The animated film is the 20th Pokémon movie and the first title in the Sun and Moon series. It is a retelling of the original Indigo League saga of the show released to commemorate the anime’s 20th anniversary. If you are a fan of the original TV series, then what we’ve said above wouldn’t be alien to you.
The story’s protagonist is a young boy named Ash who aspires to be the world’s best Pokémon trainer. While we aren’t sure whether that’s a proper job, this simply means he dreams to be someone who catches, occasionally names, and trains several different kinds and types of Pokémon to fight other Pokémon. As fate would have it, the adorable Pikachu is Ash’s first Pokémon. The duo embark on an adventure, getting to know other trainers and Pokémons, and also manage to hunt down the elusive Rainbow Pokémon during the movie’s 98-minute runtime.
A few minutes into the movie, the theme song played and I heard people singing along. As the film progressed and each time a Pokémon appeared, collective “awws”, “wows” or “ahhs” could be heard. The “awws”, “wows” or “ahhs” continued throughout the movie, right till the credits when characters from the series appear. Yup, fans will have no problems identifying Bulbasaur, Squirtle, Charmander, Entei, Lucario and Jigglypuff in the movie.
Since this movie acts as a summarised version of the franchise’s first TV season, more collective “awws”, “wows” and “ahhs” were heard when familiar scenes took place. Such moments include how Ash first earned Pikachu’s trust, cared for an abandoned Pokémon, and successfully evolved a Pokémon.
Then there was that moment in the movie which took the Internet by storm. While the viewers at the preview screening were not as flabbergasted as those we’ve seen in some online videos, some soft gasps were heard. We cannot imagine what was going through the audiences’ confused minds when that scene unfolded on the big screen.

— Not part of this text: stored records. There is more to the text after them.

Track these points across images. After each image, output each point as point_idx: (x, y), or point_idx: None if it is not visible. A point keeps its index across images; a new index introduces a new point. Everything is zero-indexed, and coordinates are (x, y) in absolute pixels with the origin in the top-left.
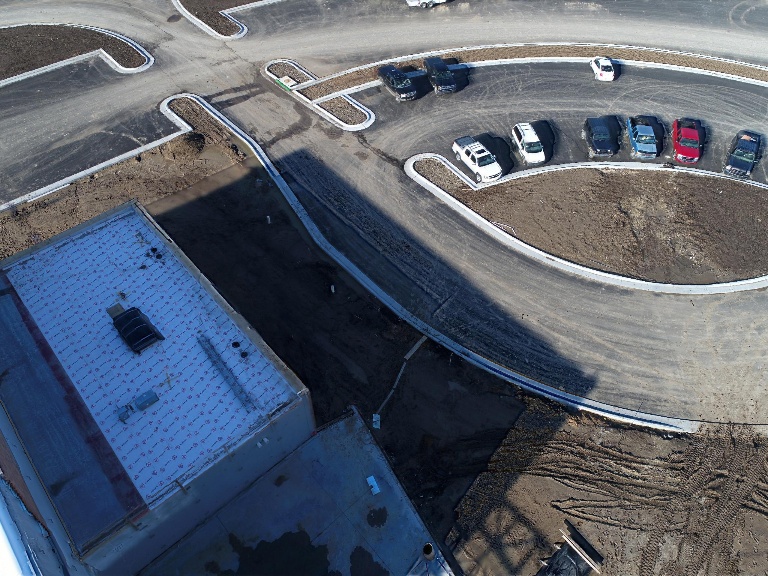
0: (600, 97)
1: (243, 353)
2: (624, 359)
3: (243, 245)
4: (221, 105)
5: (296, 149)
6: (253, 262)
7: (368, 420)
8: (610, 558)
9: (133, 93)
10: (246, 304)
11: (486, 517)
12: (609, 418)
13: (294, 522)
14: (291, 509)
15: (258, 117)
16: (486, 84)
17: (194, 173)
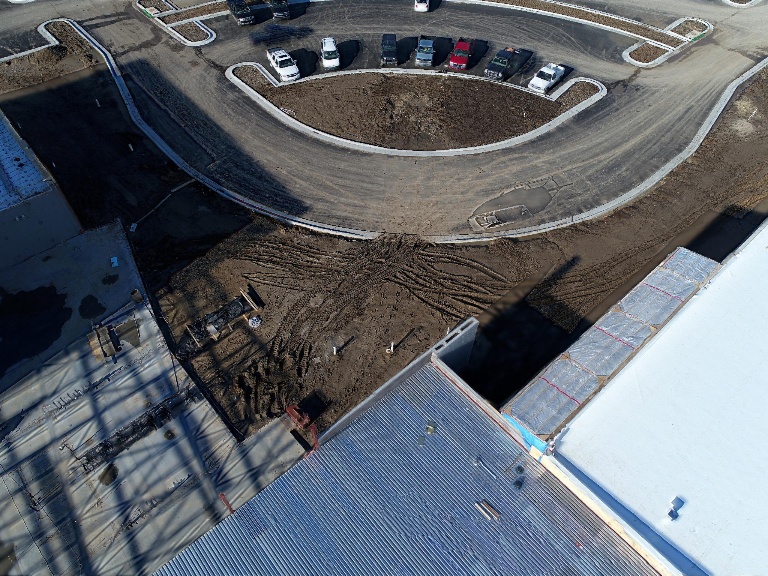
0: (412, 24)
1: (20, 164)
2: (343, 195)
3: (73, 120)
4: (90, 27)
5: (141, 58)
6: (77, 131)
7: (127, 227)
8: (271, 304)
9: (19, 17)
10: (61, 157)
11: (191, 282)
12: (314, 230)
13: (48, 281)
14: (49, 274)
15: (118, 36)
16: (319, 14)
17: (51, 73)
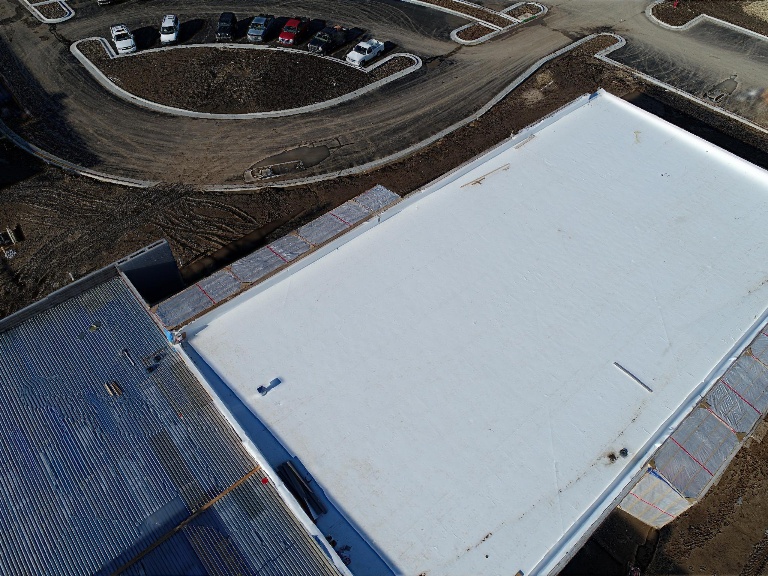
0: (262, 5)
1: None
2: (137, 151)
3: None
4: None
5: None
6: None
7: None
8: (31, 239)
9: None
10: None
11: None
12: (99, 180)
13: None
14: None
15: None
16: None
17: None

The feature film directed by Kunihiko Yuyama gets the big screen treatment it deserves. The 2D animation is gorgeous to look at with its pleasing palette of colours. The mythical Rainbow Pokémon is beautifully drawn and will impress viewers who appreciate old-school animation. There are also some comic moments provided by the series’ resident villains Team Rocket, whom we wished received more screen time.
For someone who caught a few episodes of the TV series when he was young and did not join the hundreds of Pokémon Go players at Hougang in August last year, this movie is still a decent piece of nostalgia that brings back some fond memories.